Potongan Artikel:
“Laut Kami Tercemar”: Perlawanan Petani Rumput Laut Lifuleo di Kupang yang Terancam Limbah PLTU Timor-1

Tak hanya rumput laut, jalan yang menjadi akses satu-satunya bagi petani rumput laut itu tak luput terkena imbas PLTU. Mereka terancam kehilangan mata pencaharian

Floresa.co – Di bawah sinar matahari yang menyengat siang itu, Oktaf Saketu tekun menjemur buah legundi — tanaman perdu berbuah kecil, berwarna ungu kehitaman yang dikenal khasiatnya dalam pengobatan tradisional, terutama untuk meredakan batuk.

Ia tak sendiri, sang istri setia menemani.

Jemarinya lincah menyisir buah legundi satu per satu, membiarkannya mengering di atas hamparan karung lebar yang menjadi alas.

“Untuk tahun ini, harganya memang merosot,” tuturnya lirih, menyiratkan asa yang diuji.

Laba yang diraih, tak sepadan dengan harga yang ditentukan para tengkulak, pada tiap butir legundi yang dijemurnya.

Menurut cerita orang tuanya, legundi dahulu dimanfaatkan tidak hanya buahnya, tetapi juga akar dan daunnya untuk pengobatan. 

Lebih lanjut tentang potensi tanaman ini, ia dapatkan dari kerabatnya pada 2024. 

Namun, budidaya legundi masih dianggap sepele oleh warga sekitar karena tergolong baru.

Setahun lalu, katanya, harga legundi masih mencapai Rp10 ribu per kilogram. Namun, tahun ini, harganya kian merosot, meski ia tak merinci seberapa jauh penurunannya.

Oktaf Saketu, Ketua Umum Pembudidaya Rumput Laut di Desa Lifuleo bersama istrinya sedang mengeringkan buah legundi beralaskan karung bekas di halaman rumah mereka. Foto diambil pada 23 Januari 2025. (Dokumentasi Floresa).

Bermatapencaharian Ganda Imbas PLTU Beroperasi

“Dulunya saya hanya mengandalkan budidaya rumput laut sebagai sumber utama penghidupan,” kata Oktaf Saketu, Ketua Umum Pembudidaya Rumput Laut di Desa Lifuleo, Kecamatan Kupang Barat, Kabupaten Kupang, NTT.

Namun, sejak Pembangkit Listrik Tenaga Uap [PLTU] Timor-1 berkapasitas 2×50 MW mulai beroperasi di Dusun Panaf pada Desember 2023, ia beralih menjadi peladang.

Pertanyaan Seputar Materi:
**A)** Ubah bagian artikel tentang petani rumput laut Lifuleo yang diawali "Setahun lalu, katanya, harga" dan berlanjut sampai "Kabupaten Kupang, NTT." dengan mengganti "legundi" menjadi "kemiri".
**B)** Teruskan artikel tentang petani rumput laut Lifuleo mulai dari kalimat terakhir yang tercantum.

(Catatan Tersimpan)
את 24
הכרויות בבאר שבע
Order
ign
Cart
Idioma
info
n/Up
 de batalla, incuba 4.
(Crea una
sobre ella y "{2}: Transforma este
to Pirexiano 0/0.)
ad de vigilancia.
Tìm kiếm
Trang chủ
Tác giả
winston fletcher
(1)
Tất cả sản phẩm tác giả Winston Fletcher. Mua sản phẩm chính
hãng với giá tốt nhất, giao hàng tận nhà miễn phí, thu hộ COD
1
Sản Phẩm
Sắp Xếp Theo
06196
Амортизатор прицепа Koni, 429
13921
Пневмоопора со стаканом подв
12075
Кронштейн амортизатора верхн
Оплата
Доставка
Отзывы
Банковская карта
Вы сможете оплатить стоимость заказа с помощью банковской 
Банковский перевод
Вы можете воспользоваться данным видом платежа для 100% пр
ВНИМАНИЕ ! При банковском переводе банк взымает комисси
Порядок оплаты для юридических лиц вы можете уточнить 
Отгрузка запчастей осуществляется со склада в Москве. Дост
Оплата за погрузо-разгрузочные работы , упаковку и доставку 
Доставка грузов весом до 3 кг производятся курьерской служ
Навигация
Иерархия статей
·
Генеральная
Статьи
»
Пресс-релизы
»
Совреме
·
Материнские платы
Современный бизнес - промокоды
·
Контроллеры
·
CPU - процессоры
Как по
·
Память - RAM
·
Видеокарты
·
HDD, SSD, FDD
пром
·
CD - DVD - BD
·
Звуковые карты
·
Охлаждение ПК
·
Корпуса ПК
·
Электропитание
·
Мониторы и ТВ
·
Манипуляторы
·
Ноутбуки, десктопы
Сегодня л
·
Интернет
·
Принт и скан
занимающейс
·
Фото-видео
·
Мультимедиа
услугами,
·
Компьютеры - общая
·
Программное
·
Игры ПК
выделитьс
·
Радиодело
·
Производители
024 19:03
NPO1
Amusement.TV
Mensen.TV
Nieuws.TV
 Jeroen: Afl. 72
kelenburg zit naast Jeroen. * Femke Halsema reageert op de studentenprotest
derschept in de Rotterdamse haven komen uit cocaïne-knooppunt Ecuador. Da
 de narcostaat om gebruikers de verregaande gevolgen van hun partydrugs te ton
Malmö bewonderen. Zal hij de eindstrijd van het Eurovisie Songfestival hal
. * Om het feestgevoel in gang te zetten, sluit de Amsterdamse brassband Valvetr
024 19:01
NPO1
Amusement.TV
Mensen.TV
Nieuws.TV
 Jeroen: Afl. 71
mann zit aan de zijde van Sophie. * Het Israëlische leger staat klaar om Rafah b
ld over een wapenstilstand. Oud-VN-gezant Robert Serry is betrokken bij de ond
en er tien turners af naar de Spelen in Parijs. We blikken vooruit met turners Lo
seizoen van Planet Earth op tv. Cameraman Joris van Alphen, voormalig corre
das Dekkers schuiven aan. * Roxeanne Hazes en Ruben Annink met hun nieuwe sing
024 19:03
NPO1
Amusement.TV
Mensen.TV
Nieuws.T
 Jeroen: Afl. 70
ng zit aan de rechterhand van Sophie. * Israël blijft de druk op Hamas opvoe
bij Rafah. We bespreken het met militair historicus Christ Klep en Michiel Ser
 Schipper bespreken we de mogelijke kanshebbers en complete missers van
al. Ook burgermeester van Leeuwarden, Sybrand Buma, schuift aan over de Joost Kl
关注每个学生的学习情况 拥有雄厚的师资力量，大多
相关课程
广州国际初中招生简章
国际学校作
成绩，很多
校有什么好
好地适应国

Jawaban Latihan:
**A)**
Setahun lalu, katanya, harga kemiri masih mencapai Rp10 ribu per kilogram. Namun, tahun ini, harganya kian merosot, meski ia tak merinci seberapa jauh penurunannya.

Oktaf Saketu, Ketua Umum Pembudidaya Rumput Laut di Desa Lifuleo bersama istrinya sedang mengeringkan buah kemiri beralaskan karung bekas di halaman rumah mereka. Foto diambil pada 23 Januari 2025. (Dokumentasi Floresa).

Bermatapencaharian Ganda Imbas PLTU Beroperasi

“Dulunya saya hanya mengandalkan budidaya rumput laut sebagai sumber utama penghidupan,” kata Oktaf Saketu, Ketua Umum Pembudidaya Rumput Laut di Desa Lifuleo, Kecamatan Kupang Barat, Kabupaten Kupang, NTT.

**B)**
Lifuleo berjarak sekitar 600 meter dari PLTU Timor-1.

Ia mengungkapkan, sebelum PLTU beroperasi, “kondisi pembudidaya rumput laut di Lifuleo masih sangat baik.”

Pertumbuhan rumput laut pun tumbuh subur dan lebih tahan terhadap penyakit ice-ice, yang biasanya ditandai dengan bercak merah hingga memutih sebelum akhirnya rontok.

Dalam sekali panen normal, jelasnya, hanya dengan satu utas tali nilon sepanjang 60 meter, petani bisa menghasilkan 20 hingga 30 kg rumput laut per bulan.

Proses budidaya rumput laut diawali dengan menyiapkan tali nilon, lalu dibuat simpul-simpul kecil untuk melilit rumput laut yang telah dipotong agar dapat merekat kuat. 

Metode long line—dengan tali panjang yang dibentangkan di laut itu—menjadi pilihan utama karena bahan mudah didapat dan tahan lama. 

Oktaf berkata, “bibit rumput laut biasanya dibeli dari petani di Desa Tablolong,” yang berjarak sekitar 4,7 km atau 15 menit bersepeda motor ke arah timur.

Setelah rumput laut dililitkan pada tali nilon berukuran 6 mm, tali tersebut kemudian dipasang dengan bantuan tali jangkar sepanjang 5 meter, ditopang patok kayu bercabang setinggi 1 meter dengan lebar sekitar 70–80 cm. 

Dengan hati-hati, perahu kecil mengangkut tali-tali rumput laut ke tengah laut menggunakan pelampung dari kemasan bekas botol minuman, menuju lokasi budidaya di Pantai Oesina. Di sana, rumput laut tidak langsung dibiarkan begitu saja.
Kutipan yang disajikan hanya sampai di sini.